INDUCTION OF TOLERANCE TO EXPERIMENTAL ANTIPHOSPHOLIPID SYNDROME (APS) BY SYNGENEIC BONE-MARROW CELL TRANSPLANTATION

Previously, we have shown the ability to induce experimental autoimmune conditions (e.g. SLE, APLS, Wegener's granulomatosis) following active immunization with the pathogenic autoantibody emulsified in adjuvant. The mice first develop anti-autoantibodies (Ab(2): anti-id) and eventually generate anti-anti-autoantibodies (Ab(3): anti-anti-id) which carry the same antigen binding characteristic as the autoantibody (Ab(1)). The appearance of the specific autoantibodies in mice sera was associated with the emergence of the compatible laboratory and with the clinical findings characteristic to the respective autoimmune disease. The effects of syngeneic bone marrow transplantation (BMT) on experimental anti-phospholipid syndrome (APS) were investigated. BALB/c mice were immunized with anticardiolipin monoclonal antibody (MoAb) named CAM and developed elevated serum titres of antiphospholipid Abs accompanied by prolonged activated partial thromboplastin time, thrombocytopenia and a high percentage of fetal resorptions.
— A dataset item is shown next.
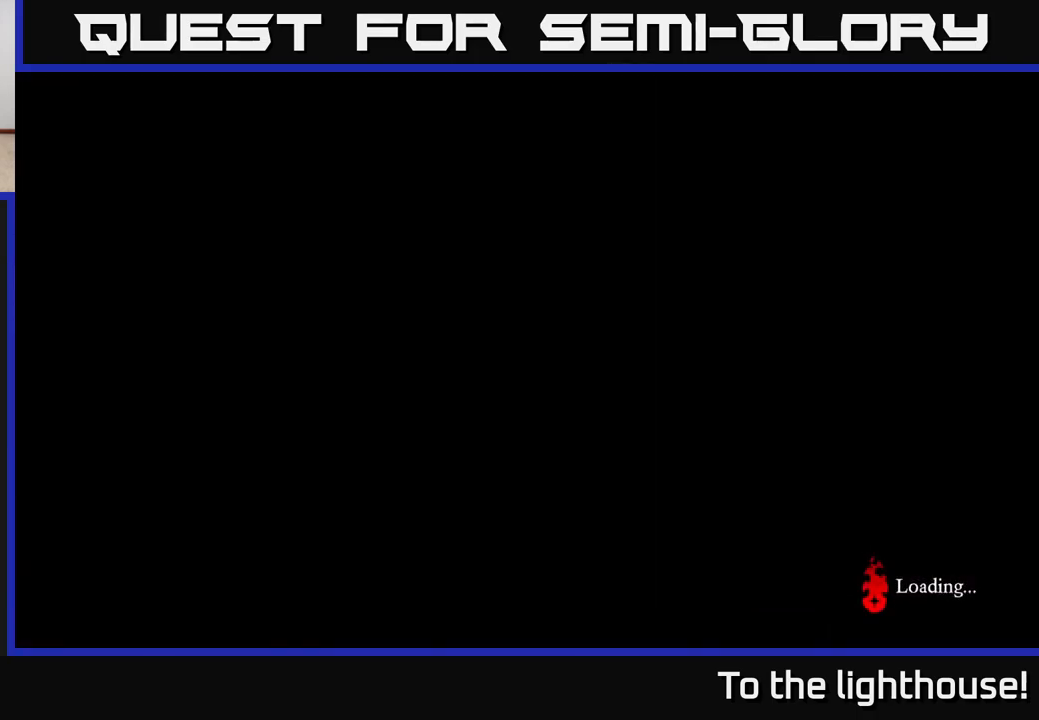
{"buttons": [], "left_stick": "center", "right_stick": "center", "events": [[83, "right_stick", "center"]]}
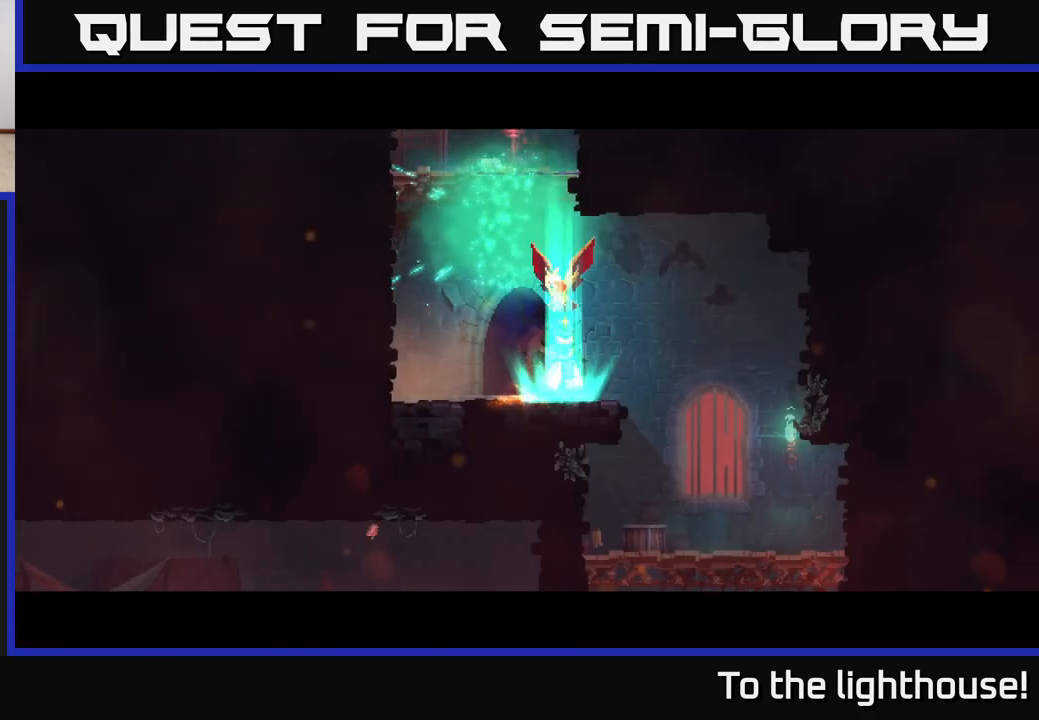
{"buttons": [], "left_stick": "right", "right_stick": "down", "events": [[167, "left_stick", "right"], [433, "right_stick", "down"]]}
These mice were then lethally irradiated and transfused with bone marrow (BM) cells (T cell depleted) from syngeneic naive mice. The titres of antiphospholipid antibodies were reduced in the recipients. The decrease in titre of autoantibodies was found to be related to depletion of antibody forming cells in vivo, associated with reduced proliferative response of lymph node cells to anti-cardiolipin MoAbs. The recipients showed improvement in clinical parameters following syngeneic BMT. The same recipients developed specific unresponsiveness to a second challenge with the anticardiolipin MoAb (CAM), but developed experimental systemic lupus erythematosus upon immunization with a monoclonal anti-DNA antibody. We conclude that acute myeloablative immunosuppression combined with syngeneic bone marrow transplantation may induce a state of tolerance to the pathogenic autoantibodies in mice with experimental APLS. Our results suggest that a similar approach may be useful in treating life-threatening autoimmune syndromes (e.g. catastrophic APLS) in clinical practice.